A data controller shall ensure that the following requirements for processing are adhered to:
- consent
- fair and lawful processing
- adequate and relevant information is collected and used
- personal data must be collected for a specific, explicitly stated and legitimate purpose
- personal data must be accurate, complete and kept up to date
- personal data collected will be protected by reasonable security safeguards against risks such as loss, unauthorized access, destruction, use, modification, or disclosure
- personal data is not kept for a period longer than necessary
- personal data is processed in accordance with good practice
With all the above, how does one comply with the Data Protection Act to ensure that come the 15 October 2022 their ducks are in a row?
Data protection requires a holistic approach to system design that incorporates a combination of legal, administrative, and technical. Below are 5 practical steps that encapsulate this combination that will cost you little to nothing:
- Conduct a data inventory – basically a checklist of all data processed by the organization. Note down the reasons for collection, where it is stored (cloud or physical cupboard), which department keeps the largest volumes of data, and how long it is stored (look at the different legislation which gives an indication of how long data should be stored i.e., employee data – Employment Act, director information – Companies Act etc.…

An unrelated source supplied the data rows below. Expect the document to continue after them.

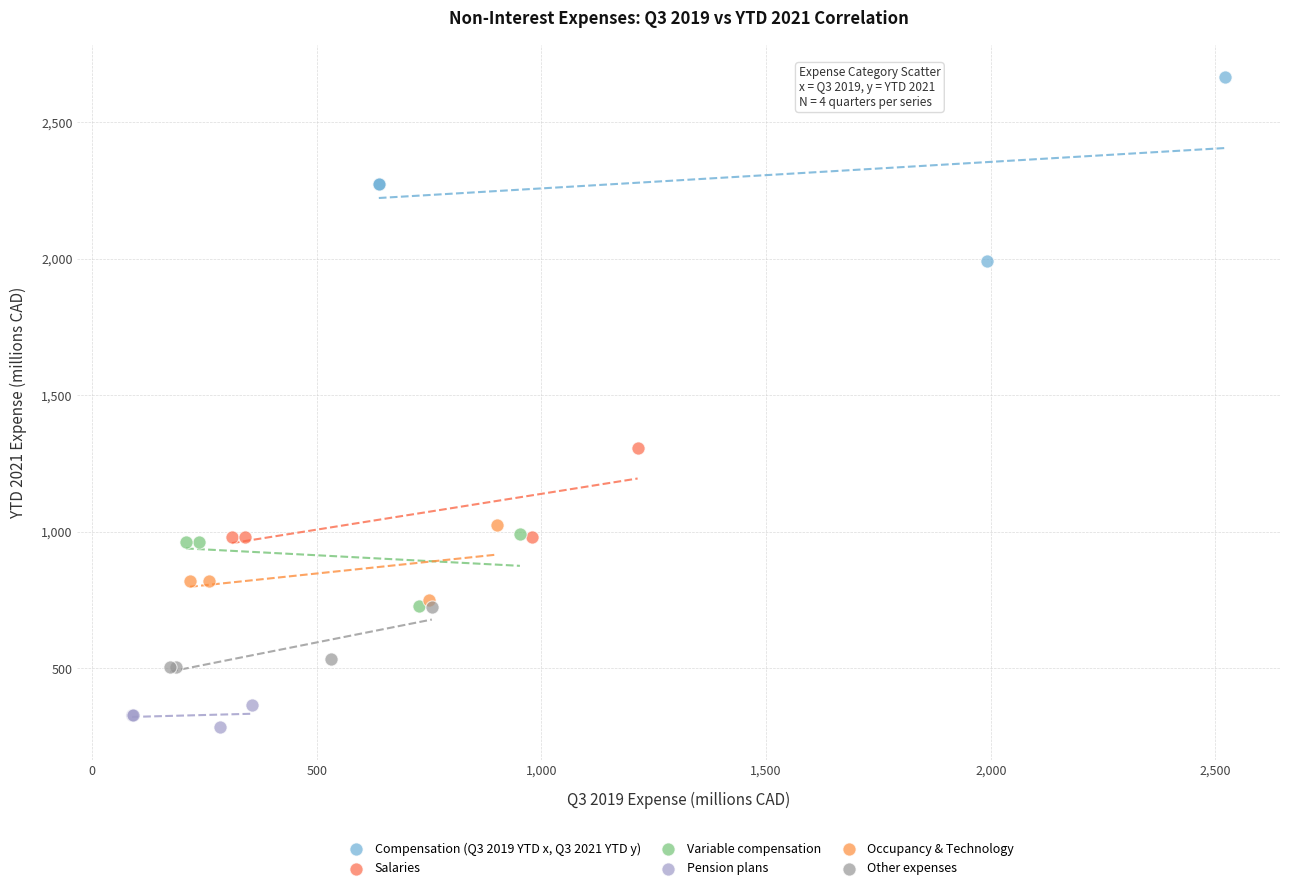

Which series has the widest spread of Y values?

Compensation (Q3 2019 YTD x, Q3 2021 YTD y)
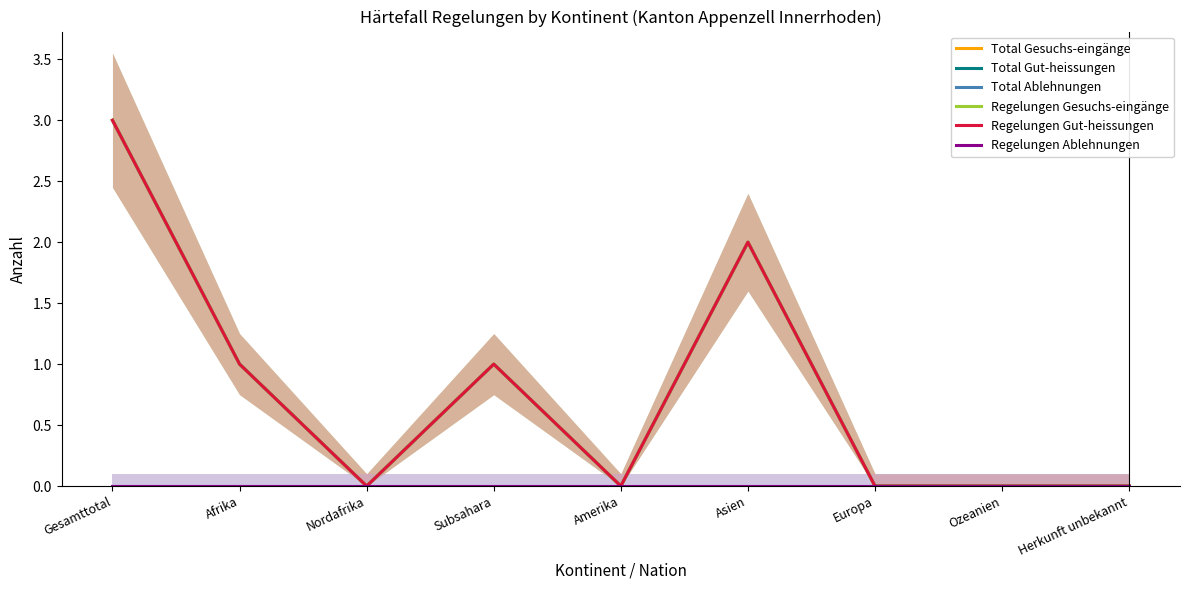

Rank the series at Nordafrika from lowest to highest value.

Total Gesuchs-eingänge, Total Gut-heissungen, Total Ablehnungen, Regelungen Gesuchs-eingänge, Regelungen Gut-heissungen, Regelungen Ablehnungen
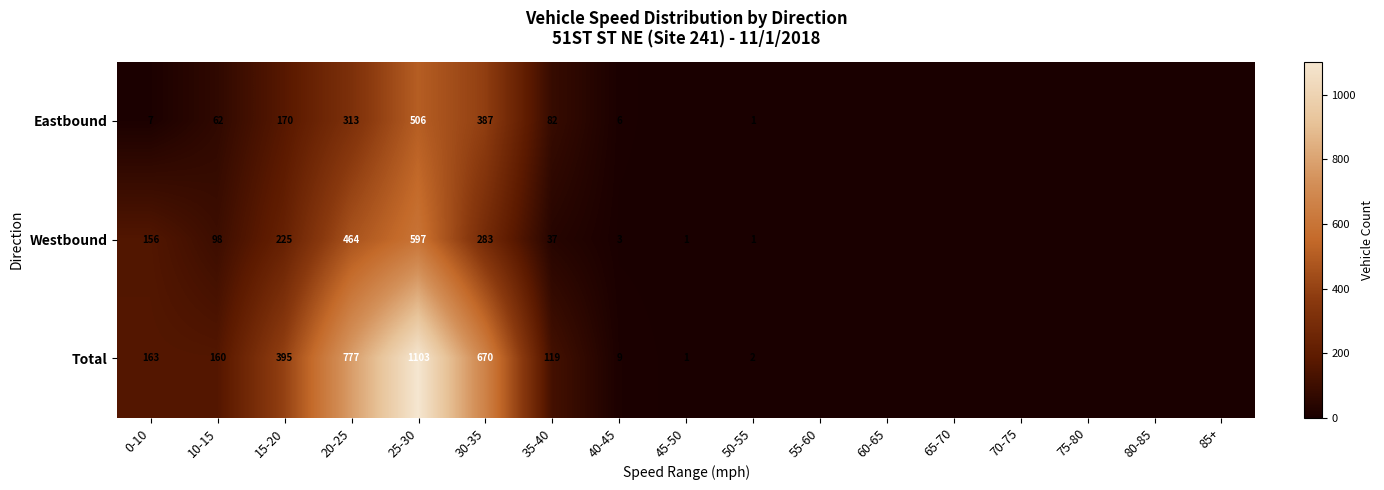

What is the difference between the Eastbound values at 35-40 and 10-15?

20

- Appoint a data protection representative so they can be responsible for ensuring that your organization is consistently complying with the Data Protection Act
- Secure data – any data in an organization must be either physically secured i.e., locked up in a cupboard and stored in a cloud or ensure your computers/electronic devices have strong passwords which are regularly changed
- “The clean desk” habit – practice shredding unwanted or no longer used documents and always leave your desk empty when you’re not using it, so information is not laying around for any eye to catch
- Ensure that your software and anti-virus systems are updated regularly to limit the chances of hacking
An ordinary person processing personal data in contravention of the Data Protection Act is liable to a fine not exceeding BWP 300 000. A data controller, on the other hand, who processes personal data in contravention of the Act will be liable to a fine not exceeding BWP 500 000 or imprisonment not exceeding nine years. An ordinary person who processes sensitive personal data in contravention of the Data Protection Act will be liable to a fine not exceeding BWP 1 million.

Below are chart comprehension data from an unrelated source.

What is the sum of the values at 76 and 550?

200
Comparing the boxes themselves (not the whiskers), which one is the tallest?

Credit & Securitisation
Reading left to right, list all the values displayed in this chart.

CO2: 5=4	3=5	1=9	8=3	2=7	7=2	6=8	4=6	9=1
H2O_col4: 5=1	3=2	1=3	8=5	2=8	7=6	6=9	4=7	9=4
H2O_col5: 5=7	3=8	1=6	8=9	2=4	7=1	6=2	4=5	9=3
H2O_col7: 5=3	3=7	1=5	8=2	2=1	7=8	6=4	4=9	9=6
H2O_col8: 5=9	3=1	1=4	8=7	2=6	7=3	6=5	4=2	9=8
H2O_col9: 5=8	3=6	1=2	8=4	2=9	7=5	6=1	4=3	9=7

Lebogang George is an admitted attorney in Botswana and an associate in the Corporate Commercial Department at Desai Law Group. She spent more than a decade working in South Africa. It is in South Africa where she expanded her knowledge and focus on Corporate Commercial Law as well as Data Privacy and Data Protection Law, IT Governance as well as Cyber Security.
Lebogang's experience in Data Protection and Privacy Law spans across South Africa and the European Union and has advised clients in both public and private sectors. She has recently taken a keen interest in the Botswana Data Protection Act and provides advice on the Botswana DPA.